Low temperature Raman and DFT study of creatinine

The Raman spectra of creatinine powder in the wavenumber region of 500–3500 cm−1 have been recorded as a function of temperature ranging from 293 K to 83 K and different clusters of creatinine were optimized with DFT method to determine hydrogen bonding network in crystalline creatinine. The accurate vibrational assignment of all vibrational bands of creatinine has been done on the basis of the calculated vibrational spectra and the potential energy distribution. The calculated Raman spectra of hydrogen bonded tetramer cluster matches nicely with the experimentally observed spectra confirming four molecules in unit cell as reported by crystallographic data.

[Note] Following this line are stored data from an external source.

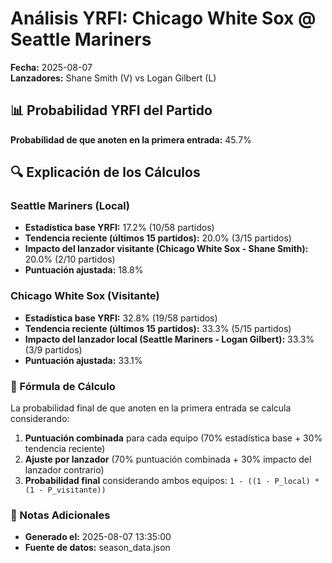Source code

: # Análisis YRFI: Chicago White Sox @ Seattle Mariners

**Fecha:** 2025-08-07  
**Lanzadores:** Shane Smith (V) vs Logan Gilbert (L)

## 📊 Probabilidad YRFI del Partido

**Probabilidad de que anoten en la primera entrada:** 45.7%

## 🔍 Explicación de los Cálculos

### Seattle Mariners (Local)
- **Estadística base YRFI:** 17.2% (10/58 partidos)
- **Tendencia reciente (últimos 15 partidos):** 20.0% (3/15 partidos)
- **Impacto del lanzador visitante (Chicago White Sox - Shane Smith):** 20.0% (2/10 partidos)
- **Puntuación ajustada:** 18.8%

### Chicago White Sox (Visitante)
- **Estadística base YRFI:** 32.8% (19/58 partidos)
- **Tendencia reciente (últimos 15 partidos):** 33.3% (5/15 partidos)
- **Impacto del lanzador local (Seattle Mariners - Logan Gilbert):** 33.3% (3/9 partidos)
- **Puntuación ajustada:** 33.1%

### 📝 Fórmula de Cálculo

La probabilidad final de que anoten en la primera entrada se calcula considerando:
1. **Puntuación combinada** para cada equipo (70% estadística base + 30% tendencia reciente)
2. **Ajuste por lanzador** (70% puntuación combinada + 30% impacto del lanzador contrario)
3. **Probabilidad final** considerando ambos equipos: `1 - ((1 - P_local) * (1 - P_visitante))`

### 📌 Notas Adicionales

- **Generado el:** 2025-08-07 13:35:00
- **Fuente de datos:** season_data.json
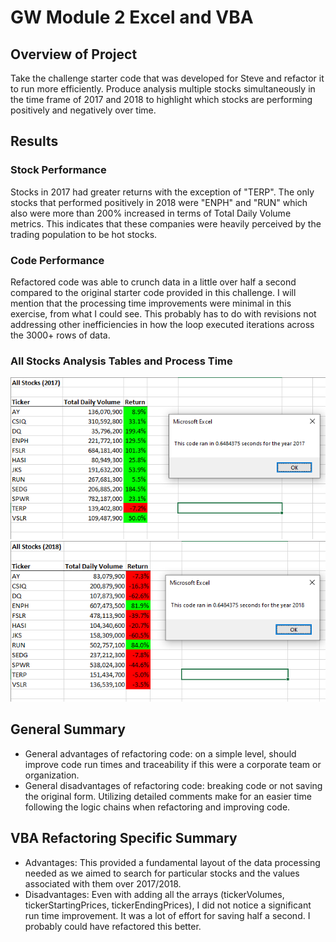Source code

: # GW Module 2 Excel and VBA
## Overview of Project

Take the challenge starter code that was developed for Steve and refactor it to run more efficiently. Produce analysis multiple stocks simultaneously in the time frame of 2017 and 2018 to highlight which stocks are performing positively and negatively over time. 

## Results

### Stock Performance
Stocks in 2017 had greater returns with the exception of "TERP". The only stocks that performed positively in 2018 were "ENPH" and "RUN" which also were more than 200% increased in terms of Total Daily Volume metrics. This indicates that these companies were heavily perceived by the trading population to be hot stocks. 

### Code Performance
Refactored code was able to crunch data in a little over half a second compared to the original starter code provided in this challenge. I will mention that the processing time improvements were minimal in this exercise, from what I could see. This probably has to do with revisions not addressing other inefficiencies in how the loop executed iterations across the 3000+ rows of data.

### All Stocks Analysis Tables and Process Time

![2017 Analysis](https://github.com/demarcomf/stock-analysis/blob/main/VBA_Challenge_2017.PNG)
![2018 Analysis](https://github.com/demarcomf/stock-analysis/blob/main/VBA_Challenge_2018.PNG)

## General Summary
- General advantages of refactoring code: on a simple level, should improve code run times and traceability if this were a corporate team or organization. 
- General disadvantages of refactoring code: breaking code or not saving the original form. Utilizing detailed comments make for an easier time following the logic chains when refactoring and improving code. 

## VBA Refactoring Specific Summary
- Advantages: This provided a fundamental layout of the data processing needed as we aimed to search for particular stocks and the values associated with them over 2017/2018.
- Disadvantages: Even with adding all the arrays (tickerVolumes, tickerStartingPrices, tickerEndingPrices), I did not notice a significant run time improvement. It was a lot of effort for saving half a second. I probably could have refactored this better.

In addition signature of dimer, which is just half of the tetramer, has also been observed. The bands associated with CH3, CH2, ν(CO), ν(CN) and ν(CH) have been given more focus to see the behavior of hydrogen bond network with temperature. The analysis of these bands reveals that a gradual change (increase/decrease) in linewidth and peak position occurs with temperature as a consequence of the anharmonic coupling of internal modes with phonon mode and intermolecular interaction. The behavior of hydrogen bond network on cooling has been explained in terms of contraction of unit cell.

► Temperature dependent Raman spectra of creatinine were studied. ► Vibrational assignment has been made using potential energy distribution. ► Tetramer structure of creatinine is most likely in the crystalline arrangement. ► The molecules are more tightly packed with some orientational effect at lower temperature.